Auster looked down at him with a hard stare, but he was forced to give in. “Fine. Do what you need to.” Then he folded his arms over his chest, looking almost as sulky as Kyron had before. “I’ll be docking your pay for each minute you’re late.”

Konrad laughed and waved him goodbye as he exited the room, sincerely hoping he was only joking. But with Auster, it was impossible to tell.

Buer—or, rather, Kazuki Kasahara—sat quietly on the couch in his flat and waited.

There was really nothing else for him to do. His sole belongings were in the bag he had carried on his back, so there was nothing for him to unpack. Furthermore, he had no idea exactly where in the flat he was supposed to be staying—it was a very large flat, after all—and he didn’t want to risk angering his roommate by snooping around in search of his area. In fact, he had yet to move beyond the living room, into which the front door opened, where he was sitting now. He was hungry, but, even though he had a good idea where the kitchen was, he wasn’t sure if or what he was allowed to take from it. The only thing he could do was wait.

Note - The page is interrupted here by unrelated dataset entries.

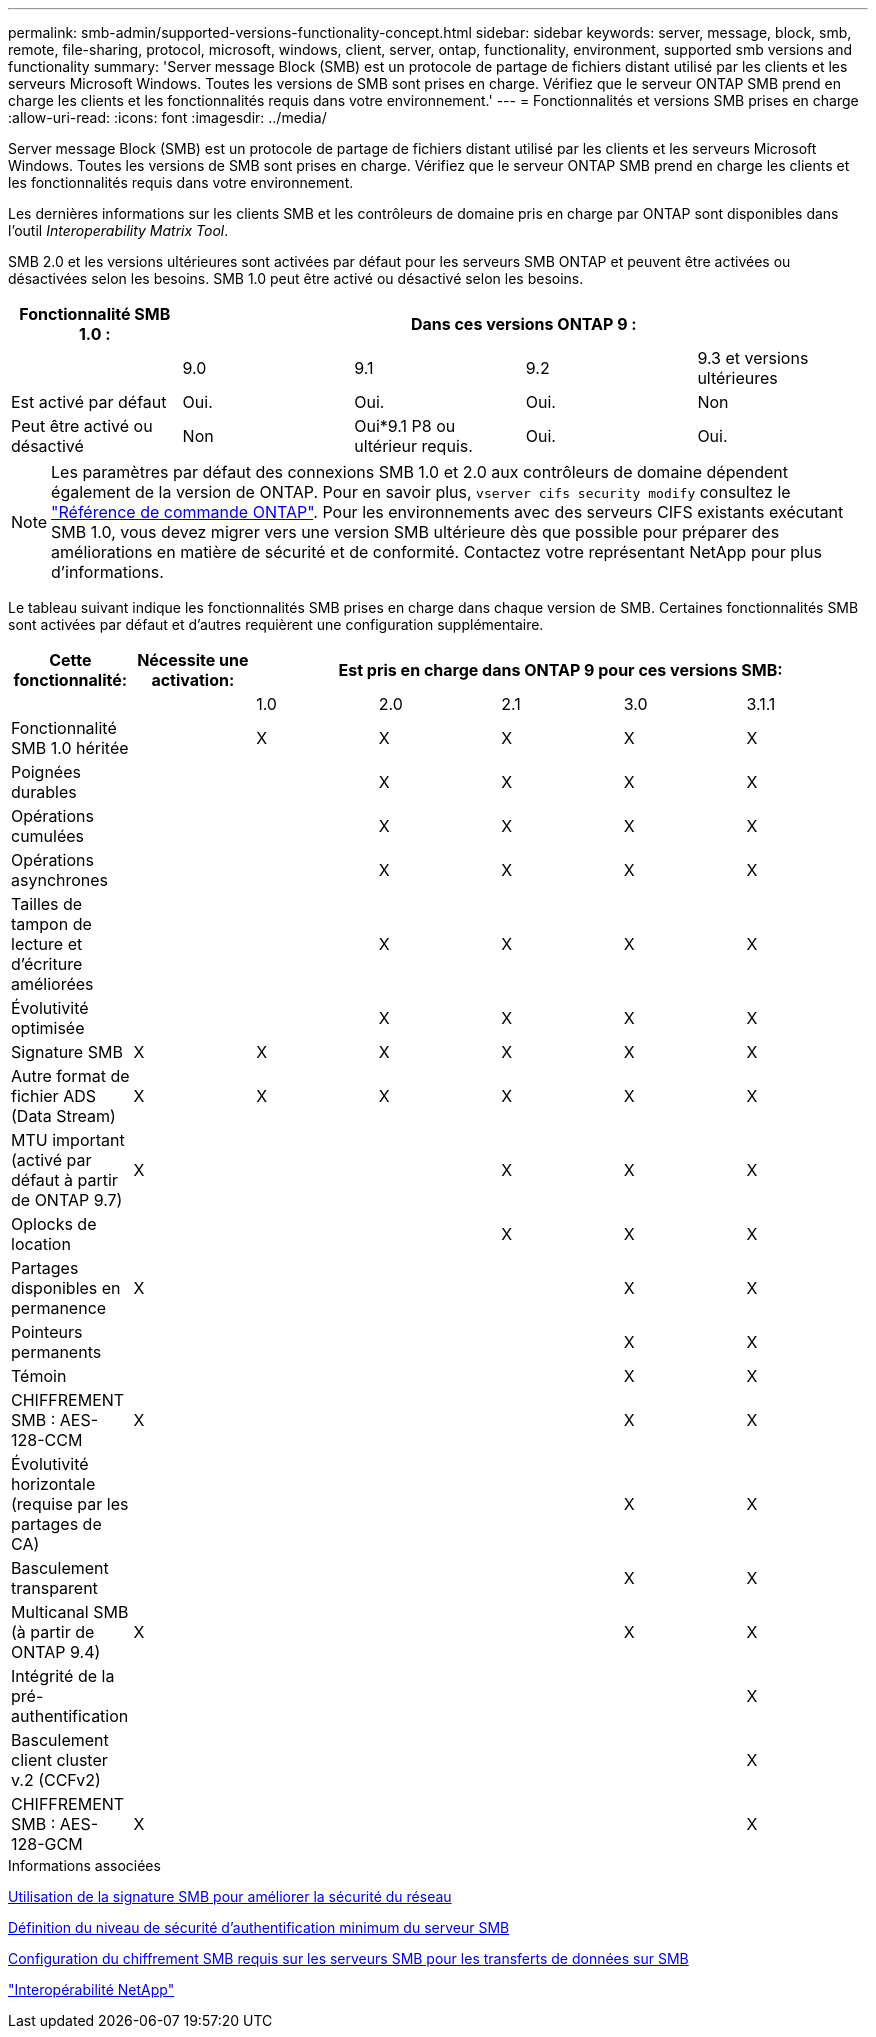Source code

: ---
permalink: smb-admin/supported-versions-functionality-concept.html 
sidebar: sidebar 
keywords: server, message, block, smb, remote, file-sharing, protocol, microsoft, windows, client, server, ontap, functionality, environment, supported smb versions and functionality 
summary: 'Server message Block (SMB) est un protocole de partage de fichiers distant utilisé par les clients et les serveurs Microsoft Windows. Toutes les versions de SMB sont prises en charge. Vérifiez que le serveur ONTAP SMB prend en charge les clients et les fonctionnalités requis dans votre environnement.' 
---
= Fonctionnalités et versions SMB prises en charge
:allow-uri-read: 
:icons: font
:imagesdir: ../media/


[role="lead"]
Server message Block (SMB) est un protocole de partage de fichiers distant utilisé par les clients et les serveurs Microsoft Windows. Toutes les versions de SMB sont prises en charge. Vérifiez que le serveur ONTAP SMB prend en charge les clients et les fonctionnalités requis dans votre environnement.

Les dernières informations sur les clients SMB et les contrôleurs de domaine pris en charge par ONTAP sont disponibles dans l'outil _Interoperability Matrix Tool_.

SMB 2.0 et les versions ultérieures sont activées par défaut pour les serveurs SMB ONTAP et peuvent être activées ou désactivées selon les besoins. SMB 1.0 peut être activé ou désactivé selon les besoins.

|===
| Fonctionnalité SMB 1.0 : 4+| Dans ces versions ONTAP 9 : 


 a| 
 a| 
9.0
 a| 
9.1
 a| 
9.2
 a| 
9.3 et versions ultérieures



 a| 
Est activé par défaut
 a| 
Oui.
 a| 
Oui.
 a| 
Oui.
 a| 
Non



 a| 
Peut être activé ou désactivé
 a| 
Non
 a| 
Oui*9.1 P8 ou ultérieur requis.
 a| 
Oui.
 a| 
Oui.

|===
[NOTE]
====
Les paramètres par défaut des connexions SMB 1.0 et 2.0 aux contrôleurs de domaine dépendent également de la version de ONTAP. Pour en savoir plus, `vserver cifs security modify` consultez le link:https://docs.netapp.com/us-en/ontap-cli/vserver-cifs-security-modify.html["Référence de commande ONTAP"^]. Pour les environnements avec des serveurs CIFS existants exécutant SMB 1.0, vous devez migrer vers une version SMB ultérieure dès que possible pour préparer des améliorations en matière de sécurité et de conformité. Contactez votre représentant NetApp pour plus d'informations.

====
Le tableau suivant indique les fonctionnalités SMB prises en charge dans chaque version de SMB. Certaines fonctionnalités SMB sont activées par défaut et d'autres requièrent une configuration supplémentaire.

|===
| *Cette fonctionnalité:* | *Nécessite une activation:* 5+| *Est pris en charge dans ONTAP 9 pour ces versions SMB:* 


 a| 
 a| 
 a| 
1.0
 a| 
2.0
 a| 
2.1
 a| 
3.0
 a| 
3.1.1



 a| 
Fonctionnalité SMB 1.0 héritée
 a| 
 a| 
X
 a| 
X
 a| 
X
 a| 
X
 a| 
X



 a| 
Poignées durables
 a| 
 a| 
 a| 
X
 a| 
X
 a| 
X
 a| 
X



 a| 
Opérations cumulées
 a| 
 a| 
 a| 
X
 a| 
X
 a| 
X
 a| 
X



 a| 
Opérations asynchrones
 a| 
 a| 
 a| 
X
 a| 
X
 a| 
X
 a| 
X



 a| 
Tailles de tampon de lecture et d'écriture améliorées
 a| 
 a| 
 a| 
X
 a| 
X
 a| 
X
 a| 
X



 a| 
Évolutivité optimisée
 a| 
 a| 
 a| 
X
 a| 
X
 a| 
X
 a| 
X



 a| 
Signature SMB
 a| 
X
 a| 
X
 a| 
X
 a| 
X
 a| 
X
 a| 
X



 a| 
Autre format de fichier ADS (Data Stream)
 a| 
X
 a| 
X
 a| 
X
 a| 
X
 a| 
X
 a| 
X



 a| 
MTU important (activé par défaut à partir de ONTAP 9.7)
 a| 
X
 a| 
 a| 
 a| 
X
 a| 
X
 a| 
X



 a| 
Oplocks de location
 a| 
 a| 
 a| 
 a| 
X
 a| 
X
 a| 
X



 a| 
Partages disponibles en permanence
 a| 
X
 a| 
 a| 
 a| 
 a| 
X
 a| 
X



 a| 
Pointeurs permanents
 a| 
 a| 
 a| 
 a| 
 a| 
X
 a| 
X



 a| 
Témoin
 a| 
 a| 
 a| 
 a| 
 a| 
X
 a| 
X



 a| 
CHIFFREMENT SMB : AES-128-CCM
 a| 
X
 a| 
 a| 
 a| 
 a| 
X
 a| 
X



 a| 
Évolutivité horizontale (requise par les partages de CA)
 a| 
 a| 
 a| 
 a| 
 a| 
X
 a| 
X



 a| 
Basculement transparent
 a| 
 a| 
 a| 
 a| 
 a| 
X
 a| 
X



 a| 
Multicanal SMB (à partir de ONTAP 9.4)
 a| 
X
 a| 
 a| 
 a| 
 a| 
X
 a| 
X



 a| 
Intégrité de la pré-authentification
 a| 
 a| 
 a| 
 a| 
 a| 
 a| 
X



 a| 
Basculement client cluster v.2 (CCFv2)
 a| 
 a| 
 a| 
 a| 
 a| 
 a| 
X



 a| 
CHIFFREMENT SMB : AES-128-GCM
 a| 
X
 a| 
 a| 
 a| 
 a| 
 a| 
X

|===
.Informations associées
xref:signing-enhance-network-security-concept.adoc[Utilisation de la signature SMB pour améliorer la sécurité du réseau]

xref:set-server-minimum-authentication-security-level-task.adoc[Définition du niveau de sécurité d'authentification minimum du serveur SMB]

xref:configure-required-encryption-concept.adoc[Configuration du chiffrement SMB requis sur les serveurs SMB pour les transferts de données sur SMB]

https://mysupport.netapp.com/NOW/products/interoperability["Interopérabilité NetApp"^]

He sighed. Somehow, being the Dark Regenerist, he had never imagined himself in a situation quite like this.

Just then, as he sat and wondered if he should look for something to eat after all, a small light next to the door beeped and flashed green, indicating that the lock was being activated. The door swung open.

“Sorry, sorry, so sorry I’m late…”

A man entered, quickly shutting the door behind him. He turned to look at Buer and his eyes widened. “Ah—you’re, uh… Kazuki Kasahara, right?”

Buer—or Kazuki?—slowly nodded. He was a tall man, probably taller than himself, and his muscular form was clear even beneath his black clothing; his skin was darkly tanned, his hair was long, thick, and just as black as the clothes he wore, and there was an odd glint in his dark eyes. Buer thought he had a somewhat wild look to him, and decided that his name was appropriate for him. “And you are…”

The man grinned. “The name’s Konrad Sharpless. Pleased to meet you.”